Other contributors: Laurent Burlion

Abstract: Various algorithms and stability techniques are being implemented through drone research to further the field in controlling drones. Expanding this field of research is paramount in automating drones and improving their efficiency for military and commercial uses. The University of Zurich’s Robotics and Perception Group has been researching quadrotors and have proposed a set of algorithms that improve the control of drones. The goal of this study is to see if an autonomous quadrotor can be programmed to fly through a course faster than a manned drone, using the framework and set of algorithms presented by the University of Zurich. The RotorS Gazebo plugins which are designed to simulate a quadrotor’s environment, will be used to remotely test the algorithms.
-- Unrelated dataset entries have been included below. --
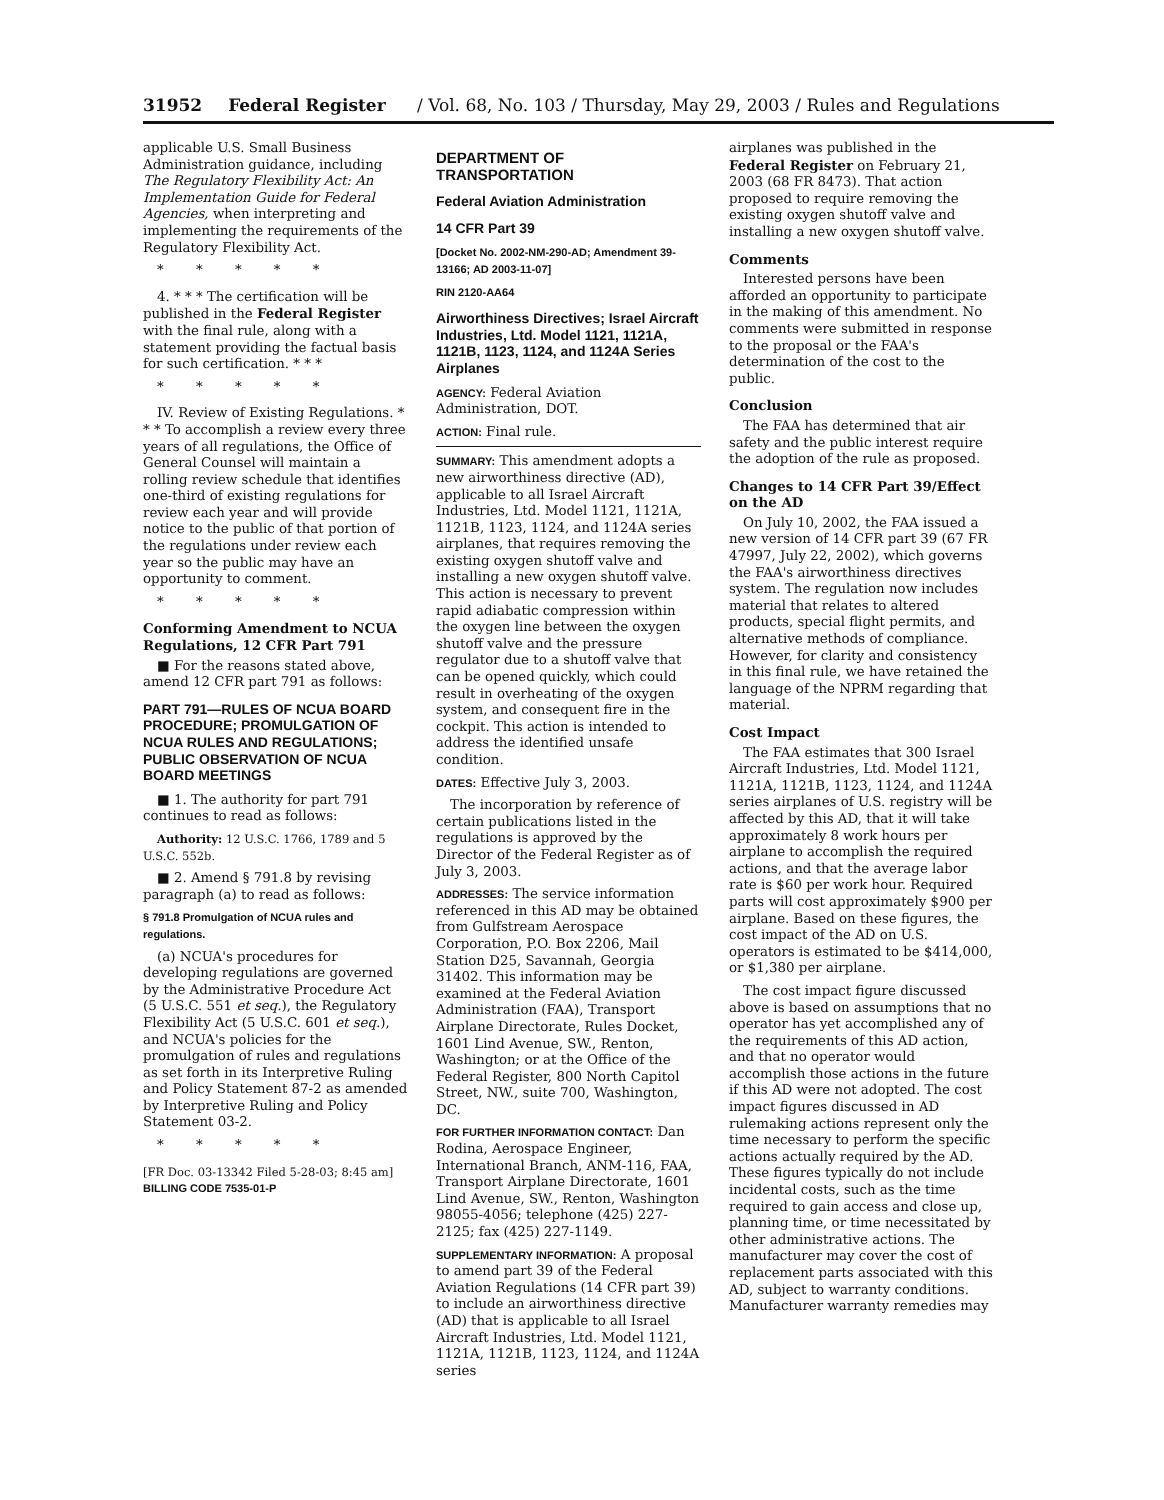31952 Federal Register / Vol. 68, No. 103 / Thursday, May 29, 2003 / Rules and Regulations
applicable U.S. Small Business Administration guidance, including The Regulatory Flexibility Act: An Implementation Guide for Federal Agencies, when interpreting and implementing the requirements of the Regulatory Flexibility Act.
* * * * *
4. * * * The certification will be published in the Federal Register with the final rule, along with a statement providing the factual basis for such certification. * * *
* * * * *
IV. Review of Existing Regulations. * * * To accomplish a review every three years of all regulations, the Office of General Counsel will maintain a rolling review schedule that identifies one-third of existing regulations for review each year and will provide notice to the public of that portion of the regulations under review each year so the public may have an opportunity to comment.
* * * * *
Conforming Amendment to NCUA Regulations, 12 CFR Part 791
■ For the reasons stated above, amend 12 CFR part 791 as follows:
PART 791—RULES OF NCUA BOARD PROCEDURE; PROMULGATION OF NCUA RULES AND REGULATIONS; PUBLIC OBSERVATION OF NCUA BOARD MEETINGS
■ 1. The authority for part 791 continues to read as follows:
Authority: 12 U.S.C. 1766, 1789 and 5 U.S.C. 552b.
■ 2. Amend § 791.8 by revising paragraph (a) to read as follows:
§ 791.8 Promulgation of NCUA rules and regulations.
(a) NCUA's procedures for developing regulations are governed by the Administrative Procedure Act (5 U.S.C. 551 et seq.), the Regulatory Flexibility Act (5 U.S.C. 601 et seq.), and NCUA's policies for the promulgation of rules and regulations as set forth in its Interpretive Ruling and Policy Statement 87-2 as amended by Interpretive Ruling and Policy Statement 03-2.
* * * * *
[FR Doc. 03-13342 Filed 5-28-03; 8:45 am]
BILLING CODE 7535-01-P
DEPARTMENT OF TRANSPORTATION
Federal Aviation Administration
14 CFR Part 39
[Docket No. 2002-NM-290-AD; Amendment 39-13166; AD 2003-11-07]
RIN 2120-AA64
Airworthiness Directives; Israel Aircraft Industries, Ltd. Model 1121, 1121A, 1121B, 1123, 1124, and 1124A Series Airplanes
AGENCY: Federal Aviation Administration, DOT.
ACTION: Final rule.
SUMMARY: This amendment adopts a new airworthiness directive (AD), applicable to all Israel Aircraft Industries, Ltd. Model 1121, 1121A, 1121B, 1123, 1124, and 1124A series airplanes, that requires removing the existing oxygen shutoff valve and installing a new oxygen shutoff valve. This action is necessary to prevent rapid adiabatic compression within the oxygen line between the oxygen shutoff valve and the pressure regulator due to a shutoff valve that can be opened quickly, which could result in overheating of the oxygen system, and consequent fire in the cockpit. This action is intended to address the identified unsafe condition.
DATES: Effective July 3, 2003.
The incorporation by reference of certain publications listed in the regulations is approved by the Director of the Federal Register as of July 3, 2003.
ADDRESSES: The service information referenced in this AD may be obtained from Gulfstream Aerospace Corporation, P.O. Box 2206, Mail Station D25, Savannah, Georgia 31402. This information may be examined at the Federal Aviation Administration (FAA), Transport Airplane Directorate, Rules Docket, 1601 Lind Avenue, SW., Renton, Washington; or at the Office of the Federal Register, 800 North Capitol Street, NW., suite 700, Washington, DC.
FOR FURTHER INFORMATION CONTACT: Dan Rodina, Aerospace Engineer, International Branch, ANM-116, FAA, Transport Airplane Directorate, 1601 Lind Avenue, SW., Renton, Washington 98055-4056; telephone (425) 227-2125; fax (425) 227-1149.
SUPPLEMENTARY INFORMATION: A proposal to amend part 39 of the Federal Aviation Regulations (14 CFR part 39) to include an airworthiness directive (AD) that is applicable to all Israel Aircraft Industries, Ltd. Model 1121, 1121A, 1121B, 1123, 1124, and 1124A series
airplanes was published in the Federal Register on February 21, 2003 (68 FR 8473). That action proposed to require removing the existing oxygen shutoff valve and installing a new oxygen shutoff valve.
Comments
Interested persons have been afforded an opportunity to participate in the making of this amendment. No comments were submitted in response to the proposal or the FAA's determination of the cost to the public.
Conclusion
The FAA has determined that air safety and the public interest require the adoption of the rule as proposed.
Changes to 14 CFR Part 39/Effect on the AD
On July 10, 2002, the FAA issued a new version of 14 CFR part 39 (67 FR 47997, July 22, 2002), which governs the FAA's airworthiness directives system. The regulation now includes material that relates to altered products, special flight permits, and alternative methods of compliance. However, for clarity and consistency in this final rule, we have retained the language of the NPRM regarding that material.
Cost Impact
The FAA estimates that 300 Israel Aircraft Industries, Ltd. Model 1121, 1121A, 1121B, 1123, 1124, and 1124A series airplanes of U.S. registry will be affected by this AD, that it will take approximately 8 work hours per airplane to accomplish the required actions, and that the average labor rate is $60 per work hour. Required parts will cost approximately $900 per airplane. Based on these figures, the cost impact of the AD on U.S. operators is estimated to be $414,000, or $1,380 per airplane.
The cost impact figure discussed above is based on assumptions that no operator has yet accomplished any of the requirements of this AD action, and that no operator would accomplish those actions in the future if this AD were not adopted. The cost impact figures discussed in AD rulemaking actions represent only the time necessary to perform the specific actions actually required by the AD. These figures typically do not include incidental costs, such as the time required to gain access and close up, planning time, or time necessitated by other administrative actions. The manufacturer may cover the cost of replacement parts associated with this AD, subject to warranty conditions. Manufacturer warranty remedies may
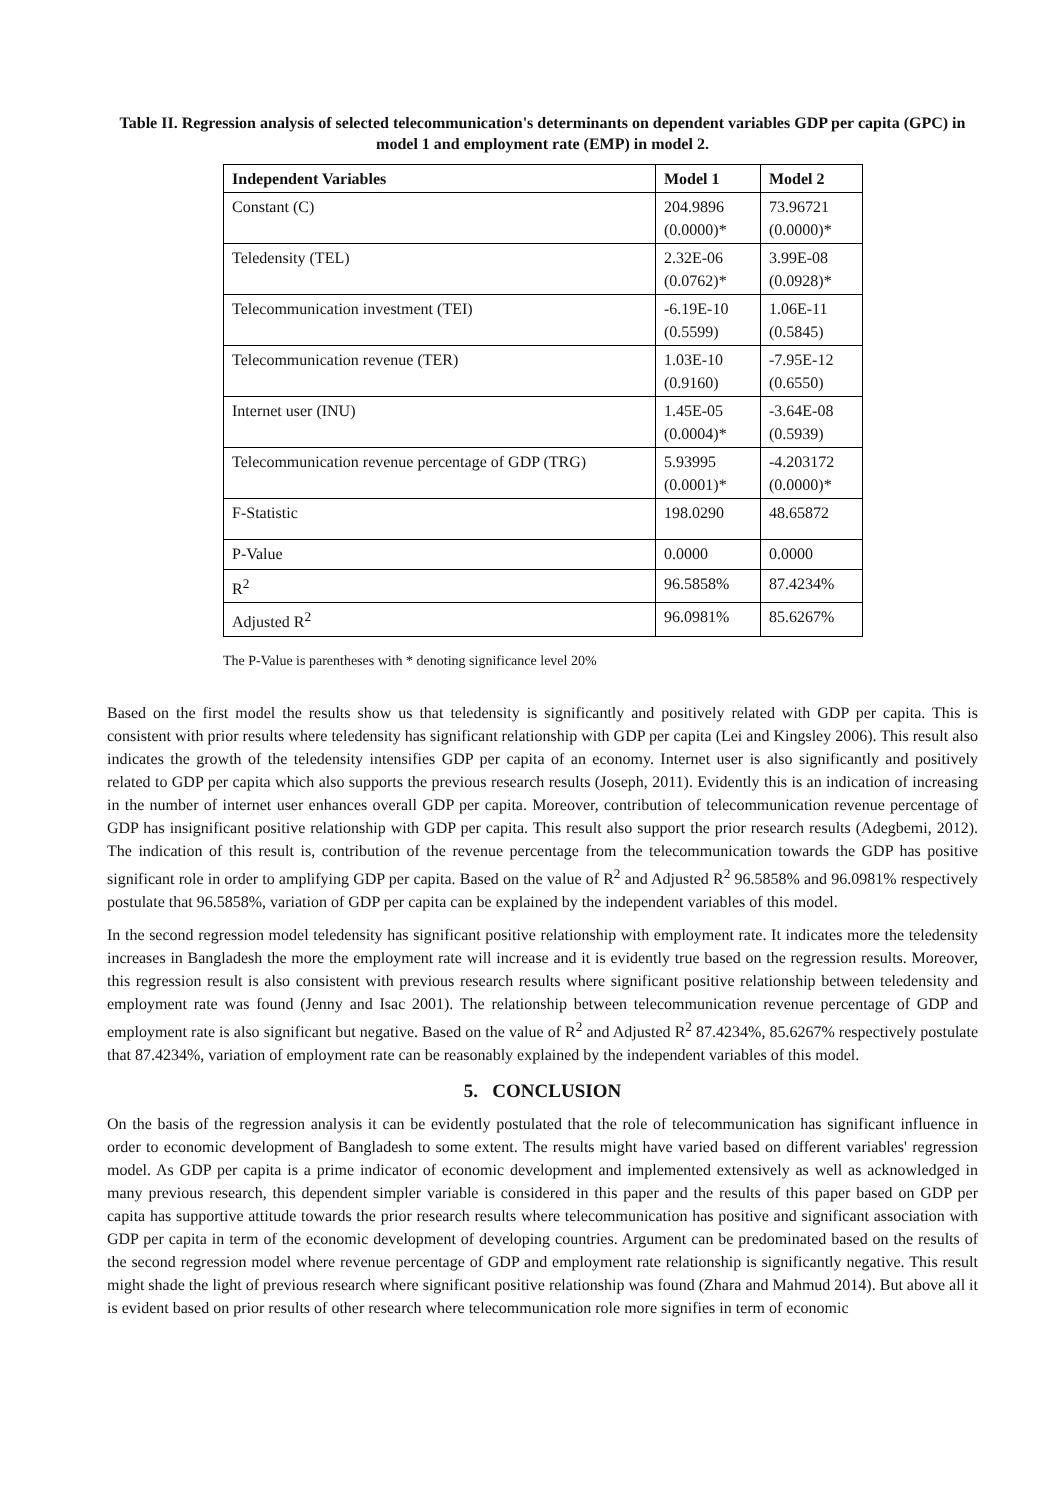Table II. Regression analysis of selected telecommunication's determinants on dependent variables GDP per capita (GPC) in model 1 and employment rate (EMP) in model 2.
| Independent Variables | Model 1 | Model 2 |
| --- | --- | --- |
| Constant (C) | 204.9896 (0.0000)* | 73.96721 (0.0000)* |
| Teledensity (TEL) | 2.32E-06 (0.0762)* | 3.99E-08 (0.0928)* |
| Telecommunication investment (TEI) | -6.19E-10 (0.5599) | 1.06E-11 (0.5845) |
| Telecommunication revenue (TER) | 1.03E-10 (0.9160) | -7.95E-12 (0.6550) |
| Internet user (INU) | 1.45E-05 (0.0004)* | -3.64E-08 (0.5939) |
| Telecommunication revenue percentage of GDP (TRG) | 5.93995 (0.0001)* | -4.203172 (0.0000)* |
| F-Statistic | 198.0290 | 48.65872 |
| P-Value | 0.0000 | 0.0000 |
| R<sup>2</sup> | 96.5858% | 87.4234% |
| Adjusted R<sup>2</sup> | 96.0981% | 85.6267% |
The P-Value is parentheses with * denoting significance level 20%
Based on the first model the results show us that teledensity is significantly and positively related with GDP per capita. This is consistent with prior results where teledensity has significant relationship with GDP per capita (Lei and Kingsley 2006). This result also indicates the growth of the teledensity intensifies GDP per capita of an economy. Internet user is also significantly and positively related to GDP per capita which also supports the previous research results (Joseph, 2011). Evidently this is an indication of increasing in the number of internet user enhances overall GDP per capita. Moreover, contribution of telecommunication revenue percentage of GDP has insignificant positive relationship with GDP per capita. This result also support the prior research results (Adegbemi, 2012). The indication of this result is, contribution of the revenue percentage from the telecommunication towards the GDP has positive significant role in order to amplifying GDP per capita. Based on the value of R<sup>2</sup> and Adjusted R<sup>2</sup> 96.5858% and 96.0981% respectively postulate that 96.5858%, variation of GDP per capita can be explained by the independent variables of this model.
In the second regression model teledensity has significant positive relationship with employment rate. It indicates more the teledensity increases in Bangladesh the more the employment rate will increase and it is evidently true based on the regression results. Moreover, this regression result is also consistent with previous research results where significant positive relationship between teledensity and employment rate was found (Jenny and Isac 2001). The relationship between telecommunication revenue percentage of GDP and employment rate is also significant but negative. Based on the value of R<sup>2</sup> and Adjusted R<sup>2</sup> 87.4234%, 85.6267% respectively postulate that 87.4234%, variation of employment rate can be reasonably explained by the independent variables of this model.
5. CONCLUSION
On the basis of the regression analysis it can be evidently postulated that the role of telecommunication has significant influence in order to economic development of Bangladesh to some extent. The results might have varied based on different variables' regression model. As GDP per capita is a prime indicator of economic development and implemented extensively as well as acknowledged in many previous research, this dependent simpler variable is considered in this paper and the results of this paper based on GDP per capita has supportive attitude towards the prior research results where telecommunication has positive and significant association with GDP per capita in term of the economic development of developing countries. Argument can be predominated based on the results of the second regression model where revenue percentage of GDP and employment rate relationship is significantly negative. This result might shade the light of previous research where significant positive relationship was found (Zhara and Mahmud 2014). But above all it is evident based on prior results of other research where telecommunication role more signifies in term of economic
Additionally, the Robotics and Perception Group’s suggested quadrotor hardware assembly will be used to build a drone and test the algorithms in a controlled environment in the future in order to test the hypothesis that an autonomous quadrotor can fly through a course faster than a manned drone. Before the drone can be fully built, the various components of the drone were tested remotely away from the lab to set up the construction of the drone. The results of this research will further the field of drone stability and enhance algorithms to make autonomous drones more efficient than manned drones. Ultimately, this can be used for military, surveillance, and even delivery uses as drones are being implemented to improve those areas.